### EXERCISE TEXT
|---|

Our results show that the IHC4+C score does not appear to be additionally useful in patients classified by AoL or the NPI to be of low-risk, as there was high correlation between the two scores in these categories, and no patients were moved from AoL or NPI-defined low-risk to a high-risk group by IHC4+C. IHC4+C holds predictive information as well as prognostic, as by estimating residual risk after endocrine therapy it is partially predicting endocrine therapy benefit. However, even those patients who fail to gain substantial benefit from endocrine therapy are likely to remain at relatively low risk of recurrence, such that adjuvant chemotherapy risk would probably outweigh benefit. These results indicate that patients assessed as low-risk by AoL or NPI are unlikely to benefit from the supplementary prognostic information provided by IHC4+C and should be recommended adjuvant endocrine therapy alone.

Judging by our findings, it is possible that IHC4+C has clinical utility in the AoL high-risk group. IHC4+C downgraded just less than half of the patients from a high-risk stratification by AoL to intermediate-risk or even, in a few, to a low-risk stratification. IHC4 correlates reasonably closely with Oncotype Dx (72%) (Cuzick et al, 2011), and for this reason it is likely to also be predictive of the magnitude of benefit from chemotherapy in the same way that Oncotype Dx is demonstrated to be (Paik et al, 2006; Albain et al, 2010). The additional information regarding risk stratification provided by IHC4+C for patients at AoL-defined high-risk, but intermediate or low-risk by IHC4+C, may be beneficial by predicting less chemosensitivity and/or greater benefit from endocrine therapy, which could contribute to decisions on adjuvant therapy.

|---|

### QUESTIONS
#1 According to the passage on the IHC4+C score, why is IHC4+C likely to be predictive of the magnitude of benefit from chemotherapy? Answer in one to three sentences.
#2 Continue the passage on the IHC4+C score from its final sentence.
These records come from a separate source.

(Transcribed page contents)

|---|

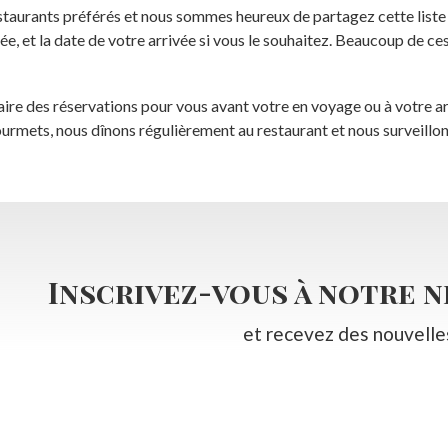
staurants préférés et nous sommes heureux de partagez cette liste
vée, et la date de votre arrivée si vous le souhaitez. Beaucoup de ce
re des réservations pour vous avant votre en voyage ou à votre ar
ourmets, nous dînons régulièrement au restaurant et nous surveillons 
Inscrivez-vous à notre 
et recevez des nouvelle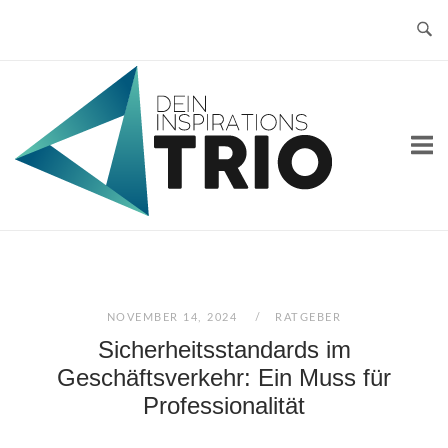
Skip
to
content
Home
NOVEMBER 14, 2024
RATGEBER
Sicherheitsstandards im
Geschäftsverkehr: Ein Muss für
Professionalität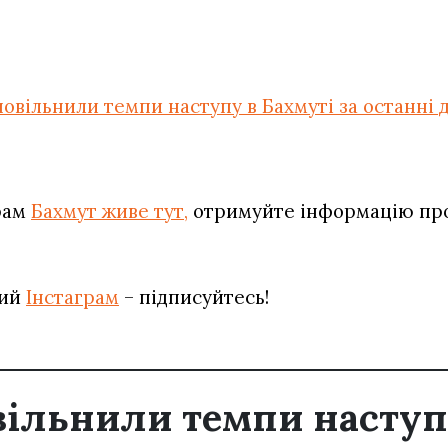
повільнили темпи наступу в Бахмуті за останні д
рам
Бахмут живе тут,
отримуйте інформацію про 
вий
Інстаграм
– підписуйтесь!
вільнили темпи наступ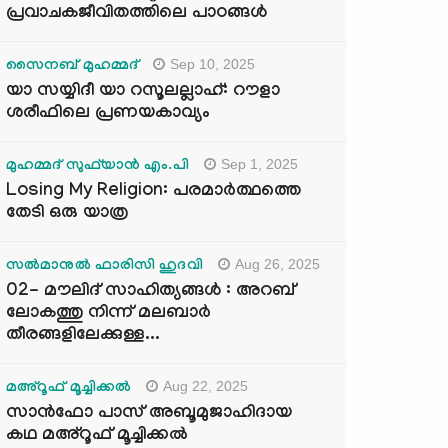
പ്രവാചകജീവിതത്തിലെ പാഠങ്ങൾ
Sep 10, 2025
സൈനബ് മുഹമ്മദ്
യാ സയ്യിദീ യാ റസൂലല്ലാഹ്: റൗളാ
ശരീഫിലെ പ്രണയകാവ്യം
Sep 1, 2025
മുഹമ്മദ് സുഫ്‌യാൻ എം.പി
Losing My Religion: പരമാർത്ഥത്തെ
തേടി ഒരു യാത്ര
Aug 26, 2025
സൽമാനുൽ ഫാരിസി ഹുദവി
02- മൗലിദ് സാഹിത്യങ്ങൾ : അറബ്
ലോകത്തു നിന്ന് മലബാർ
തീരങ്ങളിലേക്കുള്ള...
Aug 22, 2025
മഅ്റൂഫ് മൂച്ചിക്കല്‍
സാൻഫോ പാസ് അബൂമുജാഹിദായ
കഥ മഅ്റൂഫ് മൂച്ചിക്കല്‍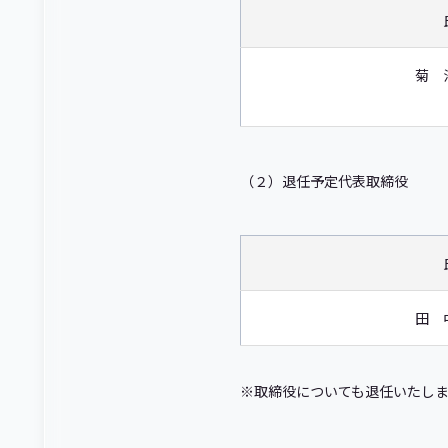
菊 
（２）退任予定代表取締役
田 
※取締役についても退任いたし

|---|

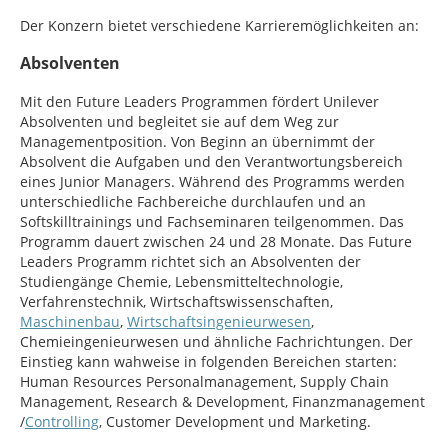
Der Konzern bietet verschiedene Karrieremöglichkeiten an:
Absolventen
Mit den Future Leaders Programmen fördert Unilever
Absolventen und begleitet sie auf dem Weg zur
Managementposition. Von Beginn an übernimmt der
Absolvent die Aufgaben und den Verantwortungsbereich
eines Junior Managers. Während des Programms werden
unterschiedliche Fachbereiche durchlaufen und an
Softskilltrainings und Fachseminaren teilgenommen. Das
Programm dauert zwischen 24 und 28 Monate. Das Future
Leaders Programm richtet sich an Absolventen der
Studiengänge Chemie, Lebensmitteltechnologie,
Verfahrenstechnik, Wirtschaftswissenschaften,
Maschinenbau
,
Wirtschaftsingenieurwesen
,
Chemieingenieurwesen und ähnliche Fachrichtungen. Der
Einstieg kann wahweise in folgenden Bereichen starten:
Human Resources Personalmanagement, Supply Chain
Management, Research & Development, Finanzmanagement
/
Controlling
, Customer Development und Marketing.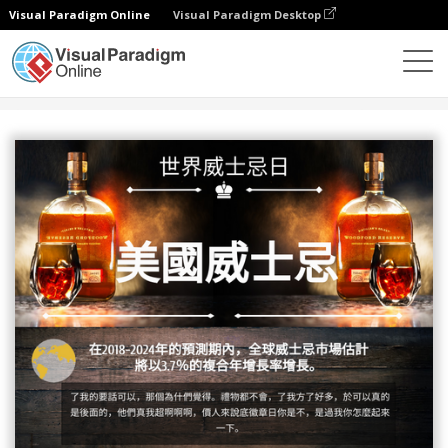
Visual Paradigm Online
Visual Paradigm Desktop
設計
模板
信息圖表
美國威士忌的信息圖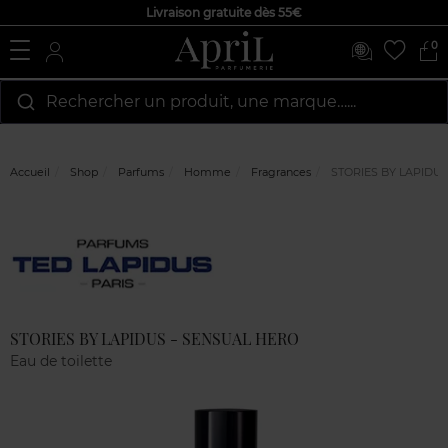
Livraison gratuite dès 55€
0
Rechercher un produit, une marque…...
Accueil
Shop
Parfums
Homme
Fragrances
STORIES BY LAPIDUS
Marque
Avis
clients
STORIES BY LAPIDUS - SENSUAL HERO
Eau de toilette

|---|

### RESULTS FOR EACH TASK
#1 IHC4 correlates reasonably closely with Oncotype Dx (72%), and Oncotype Dx has been shown to predict the magnitude of benefit from chemotherapy. For this reason, IHC4+C is likely to be predictive in the same way.

#2
It appears that AoL may overestimate risk compared with the IHC4+C and NPI. A similar phenomenon was noticed in a comparison of AoL with Oncotype Dx (Dowsett et al, 2010). A reason why AoL may predict a higher level of risk compared with IHC4+C is that it is based on clinical data that was mainly collected in the era preceding breast screening, and may disproportionately convey risk statistics associated with breast cancers that are biologically more aggressive, whereas IHC4+C is based on outcomes from a low-risk breast cancer population.

There was a low frequency of patients stratified as high-risk by NPI compared with AoL and IHC4+C. This is likely to be because our study population was confined to patients with 3 lymph nodes, and hormone receptor-positive disease (which is less often grade 3 than triple-negative breast cancer). In this context, tumour size must be large for NPI risk category to be high. IHC-4 and AoL are influenced by a greater number of variables, resulting in wider division of risk group allocation in this low- and intermediate-risk hormone receptor-positive population.

In conclusion, we found that IHC4+C assisted with risk stratification in the challenging group of patients with early breast cancer classified as being of intermediate-risk by the AoL and NPI. More than half of the patients classified as being of intermediate-risk by the AoL and NPI were reclassified by IHC4+C. This study is important for providing evidence that IHC4+C may be useful in guiding decision-making regarding adjuvant chemotherapy in an oncology clinical practice setting.